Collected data
[Start of section]
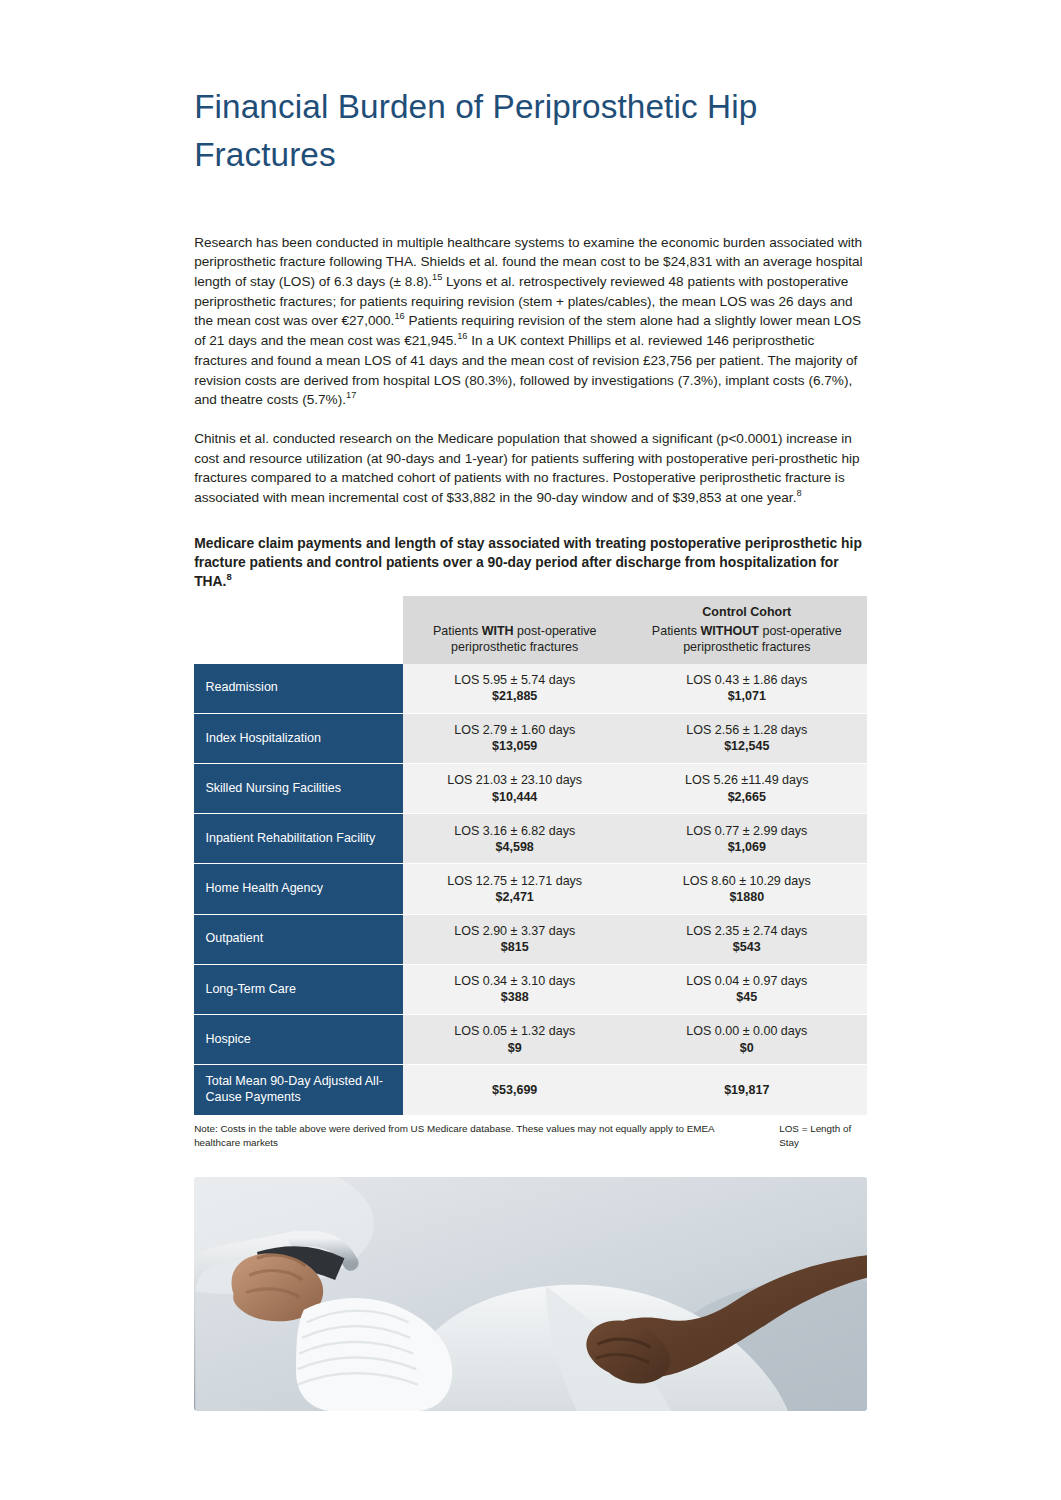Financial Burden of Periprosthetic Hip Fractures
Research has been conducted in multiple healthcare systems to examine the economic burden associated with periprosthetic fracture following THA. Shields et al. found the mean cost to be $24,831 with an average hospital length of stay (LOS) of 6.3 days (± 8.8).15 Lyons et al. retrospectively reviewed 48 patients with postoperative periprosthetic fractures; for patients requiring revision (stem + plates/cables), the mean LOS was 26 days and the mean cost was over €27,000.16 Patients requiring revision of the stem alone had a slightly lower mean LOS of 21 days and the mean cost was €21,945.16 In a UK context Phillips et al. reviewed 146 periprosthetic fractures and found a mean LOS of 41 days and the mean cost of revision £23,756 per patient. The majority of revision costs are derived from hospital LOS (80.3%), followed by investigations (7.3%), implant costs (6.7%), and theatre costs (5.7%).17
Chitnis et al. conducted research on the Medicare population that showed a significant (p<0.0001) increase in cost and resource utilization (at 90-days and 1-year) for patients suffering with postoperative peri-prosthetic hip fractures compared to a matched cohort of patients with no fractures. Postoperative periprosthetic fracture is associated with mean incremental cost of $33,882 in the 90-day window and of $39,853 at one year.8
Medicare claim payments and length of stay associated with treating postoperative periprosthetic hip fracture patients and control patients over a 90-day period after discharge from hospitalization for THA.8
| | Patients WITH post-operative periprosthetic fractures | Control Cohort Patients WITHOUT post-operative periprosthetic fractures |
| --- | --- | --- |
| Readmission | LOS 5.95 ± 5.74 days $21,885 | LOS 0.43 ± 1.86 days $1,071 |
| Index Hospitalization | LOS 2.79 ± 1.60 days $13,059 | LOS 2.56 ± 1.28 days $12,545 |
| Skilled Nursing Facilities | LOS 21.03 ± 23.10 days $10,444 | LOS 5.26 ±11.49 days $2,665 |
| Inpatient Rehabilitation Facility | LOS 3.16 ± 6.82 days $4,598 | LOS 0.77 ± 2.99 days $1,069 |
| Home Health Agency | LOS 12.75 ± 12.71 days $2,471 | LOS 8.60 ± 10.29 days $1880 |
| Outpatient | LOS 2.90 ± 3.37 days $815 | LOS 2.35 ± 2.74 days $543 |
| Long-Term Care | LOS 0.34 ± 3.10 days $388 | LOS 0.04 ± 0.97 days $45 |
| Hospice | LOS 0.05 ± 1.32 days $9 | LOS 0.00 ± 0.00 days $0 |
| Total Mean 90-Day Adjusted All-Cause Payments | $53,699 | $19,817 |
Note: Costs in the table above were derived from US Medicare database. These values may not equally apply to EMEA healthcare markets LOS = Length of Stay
[End of section]
[Start of section]
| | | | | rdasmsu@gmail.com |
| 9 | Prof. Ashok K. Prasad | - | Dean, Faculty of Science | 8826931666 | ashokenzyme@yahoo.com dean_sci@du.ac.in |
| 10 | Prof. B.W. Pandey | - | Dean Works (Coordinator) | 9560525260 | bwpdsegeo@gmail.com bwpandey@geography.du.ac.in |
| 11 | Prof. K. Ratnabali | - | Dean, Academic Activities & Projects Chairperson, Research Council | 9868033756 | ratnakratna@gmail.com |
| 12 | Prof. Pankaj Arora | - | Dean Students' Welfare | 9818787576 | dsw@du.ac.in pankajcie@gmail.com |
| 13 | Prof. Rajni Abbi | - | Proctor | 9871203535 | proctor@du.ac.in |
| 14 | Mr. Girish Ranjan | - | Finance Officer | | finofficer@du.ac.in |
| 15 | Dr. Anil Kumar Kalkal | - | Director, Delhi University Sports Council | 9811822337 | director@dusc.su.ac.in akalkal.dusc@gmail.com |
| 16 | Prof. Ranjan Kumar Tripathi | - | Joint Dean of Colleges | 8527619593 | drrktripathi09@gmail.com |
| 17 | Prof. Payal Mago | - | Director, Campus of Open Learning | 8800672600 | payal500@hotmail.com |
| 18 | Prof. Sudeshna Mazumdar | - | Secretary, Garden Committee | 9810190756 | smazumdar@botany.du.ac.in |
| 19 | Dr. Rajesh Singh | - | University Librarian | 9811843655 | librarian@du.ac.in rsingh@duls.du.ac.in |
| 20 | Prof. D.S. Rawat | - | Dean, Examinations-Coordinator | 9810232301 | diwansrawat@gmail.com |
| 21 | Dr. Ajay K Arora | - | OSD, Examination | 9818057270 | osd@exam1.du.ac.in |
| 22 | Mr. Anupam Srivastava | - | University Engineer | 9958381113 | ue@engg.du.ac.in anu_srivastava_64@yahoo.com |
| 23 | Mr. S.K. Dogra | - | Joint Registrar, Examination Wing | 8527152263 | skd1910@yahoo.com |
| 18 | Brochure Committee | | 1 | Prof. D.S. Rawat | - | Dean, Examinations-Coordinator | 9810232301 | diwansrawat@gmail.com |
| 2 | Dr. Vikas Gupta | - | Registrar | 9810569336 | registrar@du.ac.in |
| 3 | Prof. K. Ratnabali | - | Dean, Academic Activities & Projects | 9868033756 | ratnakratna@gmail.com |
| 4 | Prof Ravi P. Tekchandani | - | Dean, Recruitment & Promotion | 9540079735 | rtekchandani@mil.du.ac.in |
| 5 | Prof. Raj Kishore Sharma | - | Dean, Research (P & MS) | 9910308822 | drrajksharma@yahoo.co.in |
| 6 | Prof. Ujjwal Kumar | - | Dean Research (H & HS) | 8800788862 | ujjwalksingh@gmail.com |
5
[End of section]
__TASK DIRECTIONS__: Scan the entries above for the word "Arora", then copy every line in which it occurs.

__SOLUTION FOR THIS PROBLEM__:
| 12 | Prof. Pankaj Arora | - | Dean Students' Welfare | 9818787576 | dsw@du.ac.in pankajcie@gmail.com |
| 21 | Dr. Ajay K Arora | - | OSD, Examination | 9818057270 | osd@exam1.du.ac.in |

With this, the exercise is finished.